╭─ Given data

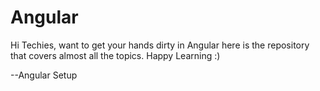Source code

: # Angular
Hi Techies, want to get your hands dirty in Angular here is the repository that covers almost all the topics. Happy Learning :)


--Angular Setup
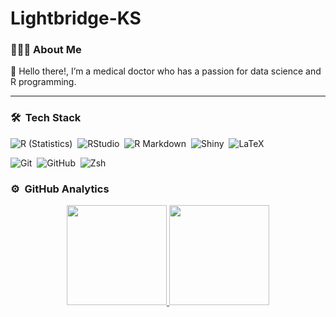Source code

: 
<!-- README.md is generated from README.Rmd. Please edit that file -->

# Lightbridge-KS

### 👨🏻‍:computer: About Me

:wave: Hello there!, I’m a medical doctor who has a passion for data
science and R programming.

------------------------------------------------------------------------

### 🛠  Tech Stack

![R
(Statistics)](https://img.shields.io/badge/-R-05122A?style=flat&logo=r&logoColor=276DC3) 
![RStudio](https://img.shields.io/badge/-RStudio-05122A?style=flat&logo=rstudio) 
![R
Markdown](https://img.shields.io/badge/-RMarkdown-05122A?style=flat&logo=rmarkdown) 
![Shiny](https://img.shields.io/badge/-Shiny-05122A?style=flat&logo=shiny) 
![LaTeX](https://img.shields.io/badge/-LaTeX-05122A?style=flat&logo=latex&logoColor=00ffff)

  

![Git](https://img.shields.io/badge/-Git-05122A?style=flat&logo=git) 
![GitHub](https://img.shields.io/badge/-GitHub-05122A?style=flat&logo=github) 
![Zsh](https://img.shields.io/badge/-Zsh-05122A?style=flat&logo=zsh) 

### ⚙️  GitHub Analytics

<!-- Github Stats by "https://github.com/anuraghazra/github-readme-stats" -->
<p align="center">
<a href="https://github.com/Lightbridge-KS">
<img height="160em" src="https://github-readme-stats.vercel.app/api?username=Lightbridge-KS&count_private=true&show_icons=true&theme=radical"/>
<img height="160em" src="https://github-readme-stats.vercel.app/api/top-langs/?username=Lightbridge-KS&hide=html&langs_count=5&layout=compact&theme=algolia"/>
</a>
</p>
<!-- Reference -->
<!-- Inspired from: https://github.com/durgeshsamariya/awesome-github-profile-readme-templates/blob/master/AVS1508.md?plain=1 -->
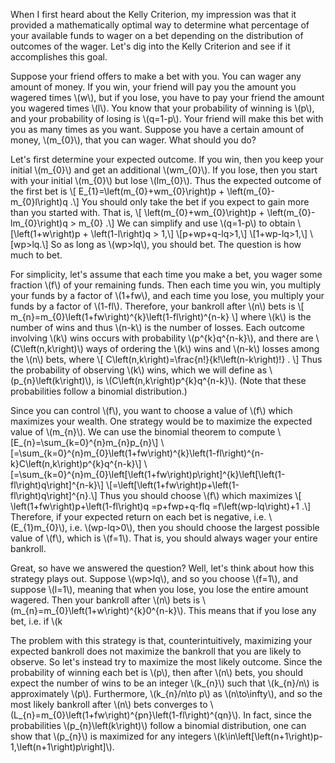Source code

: <html>
<head>
  <meta charset="utf-8">
  <meta name="viewport" content="width=device-width">
  <title>Understanding the Kelly Criterion</title>
  <script src="https://polyfill.io/v3/polyfill.min.js?features=es6"></script>
  <script id="MathJax-script" async
          src="https://cdn.jsdelivr.net/npm/mathjax@3/es5/tex-mml-chtml.js">
  </script>
</head>
<body>
<p>
  When I first heard about the Kelly Criterion, my impression was that it provided a mathematically optimal way to determine what percentage of your available funds to wager on a bet depending on the distribution of outcomes of the wager. Let's dig into the Kelly Criterion and see if it accomplishes this goal.
</p>
<p>
  Suppose your friend offers to make a bet with you. You can wager any amount of money. If you win, your friend will pay you the amount you wagered times \(w\), but if you lose, you have to pay your friend the amount you wagered times \(l\). You know that your probability of winning is \(p\), and your probability of losing is \(q=1-p\). Your friend will make this bet with you as many times as you want. Suppose you have a certain amount of money, \(m_{0}\), that you can wager. What should you do?
</p>
<p>
  Let's first determine your expected outcome. If you win, then you keep your initial \(m_{0}\) and get an additional \(wm_{0}\). If you lose, then you start with your initial \(m_{0}\) but lose \(lm_{0}\). Thus the expected outcome of the first bet is
  \[
  E_{1}=\left(m_{0}+wm_{0}\right)p + \left(m_{0}-m_{0}l\right)q
  .\]
You should only take the bet if you expect to gain more than you started with. That is,
  \[
  \left(m_{0}+wm_{0}\right)p + \left(m_{0}-lm_{0}\right)q > m_{0}
  .\]
We can simplify and use \(q=1-p\) to obtain
  \[\left(1+w\right)p + \left(1-l\right)q > 1,\]
  \[p+wp+q-lq>1,\]
  \[1+wp-lq>1,\]
  \[wp>lq.\]
So as long as \(wp>lq\), you should bet. The question is how much to bet.
</p>
<p>
  For simplicity, let's assume that each time you make a bet, you wager some fraction \(f\) of your remaining funds. Then each time you win, you multiply your funds by a factor of \(1+fw\), and each time you lose, you multiply your funds by a factor of \(1-fl\). Therefore, your bankroll after \(n\) bets is
  \[
  m_{n}=m_{0}\left(1+fw\right)^{k}\left(1-fl\right)^{n-k}
  \]
where \(k\) is the number of wins and thus \(n-k\) is the number of losses. Each outcome involving \(k\) wins occurs with probability \(p^{k}q^{n-k}\), and there are \(C\left(n,k\right)\) ways of ordering the \(k\) wins and \(n-k\) losses among the \(n\) bets, where
  \[
  C\left(n,k\right)=\frac{n!}{k!\left(n-k\right)!}
  .
  \]
Thus the probability of observing \(k\) wins, which we will define as \(p_{n}\left(k\right)\), is \(C\left(n,k\right)p^{k}q^{n-k}\). (Note that these probabilities follow a binomial distribution.)
</p>
<p>
  Since you can control \(f\), you want to choose a value of \(f\) which maximizes your wealth. One strategy would be to maximize the expected value of \(m_{n}\). We can use the binomial theorem to compute
  \[E_{n}=\sum_{k=0}^{n}m_{n}p_{n}\]
  \[=\sum_{k=0}^{n}m_{0}\left(1+fw\right)^{k}\left(1-fl\right)^{n-k}C\left(n,k\right)p^{k}q^{n-k}\]
  \[=\sum_{k=0}^{n}m_{0}\left[\left(1+fw\right)p\right]^{k}\left[\left(1-fl\right)q\right]^{n-k}\]
  \[=\left[\left(1+fw\right)p+\left(1-fl\right)q\right]^{n}.\]
Thus you should choose \(f\) which maximizes
  \[
  \left(1+fw\right)p+\left(1-fl\right)q
  =p+fwp+q-flq
  =f\left(wp-lq\right)+1
  .\]
Therefore, if your expected return on each bet is negative, i.e. \(E_{1}<m_{0}\), i.e. \(wp<lq\), i.e. \(wp-lq<0\), then the coefficient of \(f\) above is negative, and so you should choose the smallest possible value of \(f\), which is \(f=0\). That is, you should not take the bet. This is consistent with our previous findings. However, if your expected return on each bet is positive, i.e. \(E_{1}>m_{0}\), i.e. \(wp-lq>0\), then you should choose the largest possible value of \(f\), which is \(f=1\). That is, you should always wager your entire bankroll.
</p>
<p>
  Great, so have we answered the question? Well, let's think about how this strategy plays out. Suppose \(wp>lq\), and so you choose \(f=1\), and suppose \(l=1\), meaning that when you lose, you lose the entire amount wagered. Then your bankroll after \(n\) bets is \(m_{n}=m_{0}\left(1+w\right)^{k}0^{n-k}\). This means that if you lose any bet, i.e. if \(k<n\), then \(m_{n}=0\), which means that you are broke. Since the probability of losing at least one of \(n\) bets is \(1-p^{n}\), which converges to \(1\) as \(n\to\infty\), you will go broke at some point with probability \(1\). So choosing \(l=1\) simultaneously maximizes your expected bankroll and guarantees that your bankroll will eventually diverge from this expected bankroll.
</p>
<p>
  The problem with this strategy is that, counterintuitively, maximizing your expected bankroll does not maximize the bankroll that you are likely to observe. So let's instead try to maximize the most likely outcome. Since the probability of winning each bet is \(p\), then after \(n\) bets, you should expect the number of wins to be an integer \(k_{n}\) such that \(k_{n}/n\) is approximately \(p\). Furthermore, \(k_{n}/n\to p\) as \(n\to\infty\), and so the most likely bankroll after \(n\) bets converges to \(L_{n}=m_{0}\left(1+fw\right)^{pn}\left(1-fl\right)^{qn}\). In fact, since the probabilities \(p_{n}\left(k\right)\) follow a binomial distribution, one can show that \(p_{n}\) is maximized for any integers \(k\in\left[\left(n+1\right)p-1,\left(n+1\right)p\right]\).
</p>
</body>
</html>
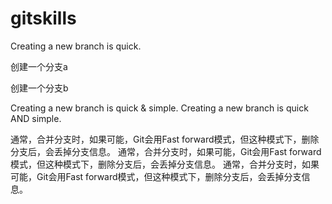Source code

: # gitskills

Creating a new branch is quick.

创建一个分支a

创建一个分支b

Creating a new branch is quick & simple.
Creating a new branch is quick AND simple.



通常，合并分支时，如果可能，Git会用Fast forward模式，但这种模式下，删除分支后，会丢掉分支信息。
通常，合并分支时，如果可能，Git会用Fast forward模式，但这种模式下，删除分支后，会丢掉分支信息。
通常，合并分支时，如果可能，Git会用Fast forward模式，但这种模式下，删除分支后，会丢掉分支信息。


<!-- dddd -->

╰─

- [Job]: Pull out every line above that contains the word "Creating", matching its capitalization exactly. Copy each of those lines in full.

- [Exercise output]:
Creating a new branch is quick.
Creating a new branch is quick & simple.
Creating a new branch is quick AND simple.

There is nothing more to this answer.